Of course the stream-of-consciousness lyrics frequently topple into their own self-importance, but this is a man unceasingly appearing like the man who lost himself and found the desert.

Ironically, they are strongest when it’s not all about Booth. Andy Diagram’s stabbing trumpet used as part lead and part rhythm is astounding, and they’d be screwed without it. Sometimes stakes its claim as their finest song. The echoes of teenage romance still running deep to its core. It’s an encore only seven songs in. The crowd runs with its transcendence, as ‘Sometimes, when I look in your eyes I can see your soul’ fills the room, before Booth gently escalates matters to ‘…I can touch your soul’.

The elongated intro to Bitch has plenty to live up to, so thankfully it sounds like an old friend, probably because it could be New Order, as Booth continues dancing like electricity in a monsoon. With the crowd now mostly parents, Come Home adopts a new tenderness, like it’s no longer surrender but simply a safe haven.

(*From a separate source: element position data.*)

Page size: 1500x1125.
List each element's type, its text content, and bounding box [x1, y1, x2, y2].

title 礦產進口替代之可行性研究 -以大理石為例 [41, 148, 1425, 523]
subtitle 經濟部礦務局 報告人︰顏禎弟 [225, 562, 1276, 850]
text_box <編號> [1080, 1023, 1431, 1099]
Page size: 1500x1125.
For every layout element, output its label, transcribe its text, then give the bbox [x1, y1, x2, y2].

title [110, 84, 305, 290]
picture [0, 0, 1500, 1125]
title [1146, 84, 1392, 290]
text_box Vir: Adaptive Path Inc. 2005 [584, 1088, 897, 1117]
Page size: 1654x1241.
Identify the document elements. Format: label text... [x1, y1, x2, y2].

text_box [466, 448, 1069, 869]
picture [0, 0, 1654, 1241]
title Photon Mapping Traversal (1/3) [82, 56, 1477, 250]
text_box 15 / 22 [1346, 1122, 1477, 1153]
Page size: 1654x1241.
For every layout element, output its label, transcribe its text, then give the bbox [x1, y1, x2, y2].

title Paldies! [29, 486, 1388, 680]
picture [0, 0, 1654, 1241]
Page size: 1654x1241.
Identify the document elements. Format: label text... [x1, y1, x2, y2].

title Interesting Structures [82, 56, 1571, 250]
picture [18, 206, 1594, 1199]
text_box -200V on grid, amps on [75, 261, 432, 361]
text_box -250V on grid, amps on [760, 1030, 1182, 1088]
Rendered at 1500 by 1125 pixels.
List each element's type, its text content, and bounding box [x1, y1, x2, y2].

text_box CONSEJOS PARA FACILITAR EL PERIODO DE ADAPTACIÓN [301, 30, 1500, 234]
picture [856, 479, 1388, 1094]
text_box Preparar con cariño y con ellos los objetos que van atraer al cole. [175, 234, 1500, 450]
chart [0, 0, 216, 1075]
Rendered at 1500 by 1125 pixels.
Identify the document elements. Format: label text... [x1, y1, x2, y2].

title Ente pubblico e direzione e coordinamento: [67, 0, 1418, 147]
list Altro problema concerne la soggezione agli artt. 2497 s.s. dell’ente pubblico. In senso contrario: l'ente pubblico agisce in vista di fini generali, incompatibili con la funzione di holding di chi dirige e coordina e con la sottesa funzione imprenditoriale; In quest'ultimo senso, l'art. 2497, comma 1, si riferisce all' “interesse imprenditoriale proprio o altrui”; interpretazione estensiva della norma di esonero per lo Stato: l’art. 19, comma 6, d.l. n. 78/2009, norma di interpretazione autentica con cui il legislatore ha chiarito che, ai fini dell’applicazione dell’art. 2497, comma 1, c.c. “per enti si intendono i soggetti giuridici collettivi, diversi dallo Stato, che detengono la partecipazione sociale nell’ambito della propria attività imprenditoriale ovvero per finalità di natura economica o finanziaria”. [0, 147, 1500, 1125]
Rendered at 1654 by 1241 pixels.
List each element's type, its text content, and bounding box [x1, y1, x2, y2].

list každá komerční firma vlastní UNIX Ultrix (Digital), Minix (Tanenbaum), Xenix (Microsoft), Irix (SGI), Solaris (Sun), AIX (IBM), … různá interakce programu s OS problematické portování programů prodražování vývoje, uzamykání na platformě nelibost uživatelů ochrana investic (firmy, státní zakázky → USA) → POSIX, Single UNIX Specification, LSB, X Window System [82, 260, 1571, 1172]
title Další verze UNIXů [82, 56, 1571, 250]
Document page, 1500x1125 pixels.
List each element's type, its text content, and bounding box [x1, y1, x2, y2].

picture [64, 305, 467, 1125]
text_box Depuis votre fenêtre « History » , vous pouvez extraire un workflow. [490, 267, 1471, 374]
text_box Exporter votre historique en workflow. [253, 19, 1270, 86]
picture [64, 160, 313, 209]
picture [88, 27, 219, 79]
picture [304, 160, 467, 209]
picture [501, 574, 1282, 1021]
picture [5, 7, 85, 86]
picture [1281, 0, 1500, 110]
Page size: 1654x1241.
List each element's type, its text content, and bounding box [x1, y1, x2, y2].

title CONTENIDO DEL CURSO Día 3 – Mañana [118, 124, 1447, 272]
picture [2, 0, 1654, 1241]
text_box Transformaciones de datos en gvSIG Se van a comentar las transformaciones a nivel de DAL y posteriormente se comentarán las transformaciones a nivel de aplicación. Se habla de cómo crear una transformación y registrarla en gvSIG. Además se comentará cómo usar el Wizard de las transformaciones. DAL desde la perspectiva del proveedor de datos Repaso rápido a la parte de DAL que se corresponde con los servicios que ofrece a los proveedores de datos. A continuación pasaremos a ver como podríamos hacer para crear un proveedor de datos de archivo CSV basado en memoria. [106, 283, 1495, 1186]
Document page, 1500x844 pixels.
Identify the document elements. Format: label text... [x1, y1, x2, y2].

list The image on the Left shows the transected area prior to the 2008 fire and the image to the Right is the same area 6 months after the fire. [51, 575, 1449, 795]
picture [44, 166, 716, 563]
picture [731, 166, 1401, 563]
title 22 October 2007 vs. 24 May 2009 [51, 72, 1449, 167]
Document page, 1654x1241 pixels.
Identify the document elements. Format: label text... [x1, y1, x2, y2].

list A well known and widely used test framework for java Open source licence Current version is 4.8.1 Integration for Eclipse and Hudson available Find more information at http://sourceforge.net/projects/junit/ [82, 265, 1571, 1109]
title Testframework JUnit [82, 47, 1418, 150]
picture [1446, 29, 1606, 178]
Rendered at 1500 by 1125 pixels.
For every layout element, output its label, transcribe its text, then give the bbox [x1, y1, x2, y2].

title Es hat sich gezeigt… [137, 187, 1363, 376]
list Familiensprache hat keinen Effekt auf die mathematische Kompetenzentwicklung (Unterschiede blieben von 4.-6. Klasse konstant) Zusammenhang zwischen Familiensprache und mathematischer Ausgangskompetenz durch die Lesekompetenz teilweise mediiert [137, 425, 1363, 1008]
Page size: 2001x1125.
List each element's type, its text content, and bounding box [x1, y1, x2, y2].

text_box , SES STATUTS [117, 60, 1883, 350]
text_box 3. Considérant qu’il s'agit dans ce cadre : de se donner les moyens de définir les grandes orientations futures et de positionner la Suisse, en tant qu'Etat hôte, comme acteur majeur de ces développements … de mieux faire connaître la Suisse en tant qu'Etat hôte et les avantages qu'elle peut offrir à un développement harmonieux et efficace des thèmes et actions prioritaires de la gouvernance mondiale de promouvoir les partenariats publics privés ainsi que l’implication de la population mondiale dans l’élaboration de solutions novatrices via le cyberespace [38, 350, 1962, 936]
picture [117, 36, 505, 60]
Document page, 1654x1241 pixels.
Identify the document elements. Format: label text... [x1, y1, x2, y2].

The band are also brave enough not to play their albatross of Sit Down, and it goes unmissed, unlike Laid, which is.

She’s a Star has never been the song it thinks it is, as the band reduces in number for an acoustic huddle centre-stage. It’s basically a discounted U2’s One.  Booth may have taken Bono’s stacked heels too far, but there is similarity.  Booth is a Bono that actually had lost himself in the Joshua tree national park as opposed to private-jetting home.

Interrogation struts, while Dear John mines the unlikely industrial pop of Take That’s Progress. This is no bad thing. Robbie is sitting somewhere kicking himself for not writing it. It’s followed by a loudhailer showdown, like a psychedelic rowing race, before the massive Sound arrives, which somehow knows it had Brian Eno involved. This marks Andy Diagram’s turn to enter the crowd, trumping Booth with both a UV glowing trumpet and a white shirt bigger than a flag, but his grin suggests it’s all surrendering, not surrender .

 An unexpected highlight is closer Attention – with an almost EDM break-down of synth washes recalling the chill out rooms of student digs – before it swells with echoing reverb like the rock apocalypse the KLF always threatened with their unreleased Black Room album.

After Booth’s customary Papal walk about in the crowd for the plaintive Say Something,  we’re left with the slide guitar and redemptive REM shades of Moving on, from 2004’s Petit Mort. It’s clear the band’s highs are now dealt through music not dealers, and the song ends things with its gentle confrontation of death. Its bruised defiance of ‘Leave a little light on for me’ perfectly sums up the place James hold in the hearts of its fans.